Yale Fence – David Embury
1 part Italian Vermouth
1 part Applejack
1 part Gin
Stir. Twist of lemon over each drink.
There are four cocktails named after Ivy league schools, Harvard, Yale, Princeton and a Pennsylvania (and I’m grasping a little at the last), and these are from Embury. Online there’s a plethora of ‘modern’ drinks named after Universities, most of these in the school ‘colour’, which for Yale is blue, so best avoided (I have one exception to my rule about not drinking things the same colour as cleaning products, and that’s an Aviation).

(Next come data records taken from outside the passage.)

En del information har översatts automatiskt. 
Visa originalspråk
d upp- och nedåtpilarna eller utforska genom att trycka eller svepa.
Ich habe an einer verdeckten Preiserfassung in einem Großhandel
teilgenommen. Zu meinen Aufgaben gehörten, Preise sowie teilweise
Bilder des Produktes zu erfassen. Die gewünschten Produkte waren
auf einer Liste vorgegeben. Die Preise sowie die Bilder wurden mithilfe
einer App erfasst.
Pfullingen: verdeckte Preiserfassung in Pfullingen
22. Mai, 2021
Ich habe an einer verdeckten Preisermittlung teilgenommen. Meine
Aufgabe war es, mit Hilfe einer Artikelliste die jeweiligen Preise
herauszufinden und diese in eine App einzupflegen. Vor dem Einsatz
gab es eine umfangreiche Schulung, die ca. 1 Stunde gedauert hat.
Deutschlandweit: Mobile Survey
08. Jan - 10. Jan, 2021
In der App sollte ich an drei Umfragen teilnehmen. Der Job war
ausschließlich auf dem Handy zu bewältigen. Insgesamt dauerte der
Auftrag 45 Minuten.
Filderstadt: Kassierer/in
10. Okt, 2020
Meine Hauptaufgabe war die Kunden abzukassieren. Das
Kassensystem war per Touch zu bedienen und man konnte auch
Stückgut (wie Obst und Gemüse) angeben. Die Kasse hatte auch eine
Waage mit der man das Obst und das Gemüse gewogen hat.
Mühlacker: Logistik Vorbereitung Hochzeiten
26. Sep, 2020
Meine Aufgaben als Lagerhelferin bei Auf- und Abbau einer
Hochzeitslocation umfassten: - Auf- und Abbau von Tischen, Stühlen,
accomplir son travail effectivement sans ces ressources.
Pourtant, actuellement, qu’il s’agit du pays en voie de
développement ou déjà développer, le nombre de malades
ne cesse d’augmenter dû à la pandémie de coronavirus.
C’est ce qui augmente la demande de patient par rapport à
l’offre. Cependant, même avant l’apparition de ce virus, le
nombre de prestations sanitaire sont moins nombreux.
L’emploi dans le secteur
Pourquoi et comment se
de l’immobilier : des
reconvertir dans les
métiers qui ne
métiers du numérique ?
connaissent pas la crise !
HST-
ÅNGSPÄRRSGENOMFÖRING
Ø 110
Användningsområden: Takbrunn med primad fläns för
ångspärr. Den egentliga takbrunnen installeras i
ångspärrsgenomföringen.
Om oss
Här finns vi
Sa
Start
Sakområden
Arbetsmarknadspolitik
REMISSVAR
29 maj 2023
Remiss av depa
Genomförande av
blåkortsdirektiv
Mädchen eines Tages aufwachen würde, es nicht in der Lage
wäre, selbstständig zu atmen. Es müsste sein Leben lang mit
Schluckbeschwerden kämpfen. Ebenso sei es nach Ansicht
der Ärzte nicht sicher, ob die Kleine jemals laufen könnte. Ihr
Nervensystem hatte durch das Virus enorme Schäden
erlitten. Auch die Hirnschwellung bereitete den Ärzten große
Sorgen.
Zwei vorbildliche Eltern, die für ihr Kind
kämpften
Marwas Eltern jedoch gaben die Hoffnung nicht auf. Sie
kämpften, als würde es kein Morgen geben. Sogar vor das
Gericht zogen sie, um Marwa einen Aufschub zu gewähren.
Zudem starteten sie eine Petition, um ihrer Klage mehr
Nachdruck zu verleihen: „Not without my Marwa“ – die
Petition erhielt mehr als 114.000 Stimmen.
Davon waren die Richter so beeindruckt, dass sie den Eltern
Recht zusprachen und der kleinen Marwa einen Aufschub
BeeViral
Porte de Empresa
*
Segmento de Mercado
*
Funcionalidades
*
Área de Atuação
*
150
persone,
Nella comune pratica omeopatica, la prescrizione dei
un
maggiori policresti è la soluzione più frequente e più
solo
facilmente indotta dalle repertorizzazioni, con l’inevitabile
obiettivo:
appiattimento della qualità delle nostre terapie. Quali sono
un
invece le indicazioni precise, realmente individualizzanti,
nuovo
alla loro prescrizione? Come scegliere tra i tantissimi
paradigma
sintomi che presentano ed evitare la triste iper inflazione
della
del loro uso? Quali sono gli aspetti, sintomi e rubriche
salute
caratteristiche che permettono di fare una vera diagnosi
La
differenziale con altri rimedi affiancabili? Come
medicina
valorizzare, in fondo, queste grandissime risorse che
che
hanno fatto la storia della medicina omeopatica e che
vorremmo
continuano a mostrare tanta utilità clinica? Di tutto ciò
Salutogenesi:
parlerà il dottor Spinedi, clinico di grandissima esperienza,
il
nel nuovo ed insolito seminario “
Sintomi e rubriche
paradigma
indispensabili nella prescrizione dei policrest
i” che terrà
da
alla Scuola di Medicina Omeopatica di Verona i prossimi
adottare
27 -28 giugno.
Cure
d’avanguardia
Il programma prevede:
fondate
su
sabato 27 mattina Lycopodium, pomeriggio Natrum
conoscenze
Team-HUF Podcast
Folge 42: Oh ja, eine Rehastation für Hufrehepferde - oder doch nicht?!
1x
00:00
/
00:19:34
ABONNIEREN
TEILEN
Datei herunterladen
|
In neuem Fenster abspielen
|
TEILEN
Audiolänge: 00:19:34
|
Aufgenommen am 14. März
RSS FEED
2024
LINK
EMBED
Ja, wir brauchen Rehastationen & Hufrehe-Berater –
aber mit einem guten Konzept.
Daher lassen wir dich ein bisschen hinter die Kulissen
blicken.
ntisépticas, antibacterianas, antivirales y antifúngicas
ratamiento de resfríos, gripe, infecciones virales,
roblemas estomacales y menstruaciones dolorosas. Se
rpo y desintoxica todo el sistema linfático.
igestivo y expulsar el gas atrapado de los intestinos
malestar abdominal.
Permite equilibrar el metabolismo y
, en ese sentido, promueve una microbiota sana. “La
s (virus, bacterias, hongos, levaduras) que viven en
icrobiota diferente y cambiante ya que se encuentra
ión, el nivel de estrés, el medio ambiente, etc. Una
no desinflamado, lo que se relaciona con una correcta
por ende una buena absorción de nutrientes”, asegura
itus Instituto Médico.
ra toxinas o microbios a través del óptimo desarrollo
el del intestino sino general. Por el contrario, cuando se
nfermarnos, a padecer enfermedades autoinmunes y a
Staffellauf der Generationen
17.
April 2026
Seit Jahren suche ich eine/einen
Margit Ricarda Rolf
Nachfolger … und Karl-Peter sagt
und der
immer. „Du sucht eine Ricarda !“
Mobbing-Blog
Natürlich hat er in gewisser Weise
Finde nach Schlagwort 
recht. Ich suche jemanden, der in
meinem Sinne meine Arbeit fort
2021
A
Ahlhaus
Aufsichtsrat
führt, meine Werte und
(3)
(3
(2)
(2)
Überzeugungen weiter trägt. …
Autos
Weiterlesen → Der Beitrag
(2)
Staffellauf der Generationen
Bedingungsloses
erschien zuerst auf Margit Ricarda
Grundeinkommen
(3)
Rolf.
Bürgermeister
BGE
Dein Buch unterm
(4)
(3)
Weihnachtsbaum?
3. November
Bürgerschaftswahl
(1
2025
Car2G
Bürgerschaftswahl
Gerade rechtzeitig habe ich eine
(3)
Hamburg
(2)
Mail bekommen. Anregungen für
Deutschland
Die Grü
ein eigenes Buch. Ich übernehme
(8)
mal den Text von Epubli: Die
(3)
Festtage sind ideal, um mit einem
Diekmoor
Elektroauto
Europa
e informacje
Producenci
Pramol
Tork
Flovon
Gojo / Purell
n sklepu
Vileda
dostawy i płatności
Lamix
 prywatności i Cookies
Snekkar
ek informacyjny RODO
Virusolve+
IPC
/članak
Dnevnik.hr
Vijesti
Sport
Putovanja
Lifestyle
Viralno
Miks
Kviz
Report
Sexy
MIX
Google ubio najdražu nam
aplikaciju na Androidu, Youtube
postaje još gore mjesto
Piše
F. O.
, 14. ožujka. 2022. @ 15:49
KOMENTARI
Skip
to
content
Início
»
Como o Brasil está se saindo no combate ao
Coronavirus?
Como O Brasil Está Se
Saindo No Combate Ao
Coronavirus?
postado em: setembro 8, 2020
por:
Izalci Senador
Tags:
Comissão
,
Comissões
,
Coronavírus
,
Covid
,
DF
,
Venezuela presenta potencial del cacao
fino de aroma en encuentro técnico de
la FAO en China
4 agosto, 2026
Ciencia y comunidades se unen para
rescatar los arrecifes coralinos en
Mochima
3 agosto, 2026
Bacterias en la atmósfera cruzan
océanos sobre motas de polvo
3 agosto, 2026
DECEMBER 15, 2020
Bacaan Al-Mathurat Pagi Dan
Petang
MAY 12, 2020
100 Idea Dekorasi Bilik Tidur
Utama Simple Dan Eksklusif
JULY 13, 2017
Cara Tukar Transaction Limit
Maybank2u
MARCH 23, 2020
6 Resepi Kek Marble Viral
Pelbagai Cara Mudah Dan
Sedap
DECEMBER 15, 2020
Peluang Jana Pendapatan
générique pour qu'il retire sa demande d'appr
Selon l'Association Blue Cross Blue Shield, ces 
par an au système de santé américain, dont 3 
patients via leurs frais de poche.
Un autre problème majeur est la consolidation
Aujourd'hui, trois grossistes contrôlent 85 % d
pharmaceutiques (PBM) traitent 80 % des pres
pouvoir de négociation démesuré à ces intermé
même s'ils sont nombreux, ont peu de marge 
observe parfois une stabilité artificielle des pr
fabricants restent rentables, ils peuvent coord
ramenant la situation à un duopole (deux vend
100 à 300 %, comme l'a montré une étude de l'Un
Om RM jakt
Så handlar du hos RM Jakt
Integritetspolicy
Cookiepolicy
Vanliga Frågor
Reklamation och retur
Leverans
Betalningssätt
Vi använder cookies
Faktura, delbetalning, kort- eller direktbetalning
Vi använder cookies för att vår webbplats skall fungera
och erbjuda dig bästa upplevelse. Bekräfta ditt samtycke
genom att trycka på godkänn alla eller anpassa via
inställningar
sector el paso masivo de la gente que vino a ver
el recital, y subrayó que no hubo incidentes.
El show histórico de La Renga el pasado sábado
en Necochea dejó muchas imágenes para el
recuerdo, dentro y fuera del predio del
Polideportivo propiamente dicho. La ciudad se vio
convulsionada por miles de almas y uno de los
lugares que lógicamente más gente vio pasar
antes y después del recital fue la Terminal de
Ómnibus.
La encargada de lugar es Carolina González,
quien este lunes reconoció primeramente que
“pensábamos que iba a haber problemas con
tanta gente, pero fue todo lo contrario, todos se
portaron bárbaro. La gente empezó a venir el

The Yale fence was built as a divide to separate all that was good in Yale, from New Haven next door, to preserve the ‘Manly democracy of Yale life’, and served as a meeting place for students, perched along its rails, location based on seniority, like a telephone wire covered in crows. In 1888 it was removed to an outcry from the alumni, terrified that as men were no longer guarding the corner “ladies will undoubtedly begin to tread the sidewalk of the campus side of Chapel Street, so long left sacred to the students and men generally”. Ladies or more correctly a Lady had already snuck past this fortification, the first female graduate was admitted in 1886, although it wasn’t until 1920 that the next female graduates, no doubt admitted after a war thinned the ranks of American men, and on a surge of woman’s rights spurned on by Carrie Nation and prohibition, began to change things for good.
The drink is a good one, very similar to an Ampersand (30-01), swapping out the brandy for apple ‘brandy’ and without the orange. I used Pink Pepper gin made by the nice chaps at Audemus in Cognac for the gin, which has picked up the flavours of the applejack and vermouth beautifully.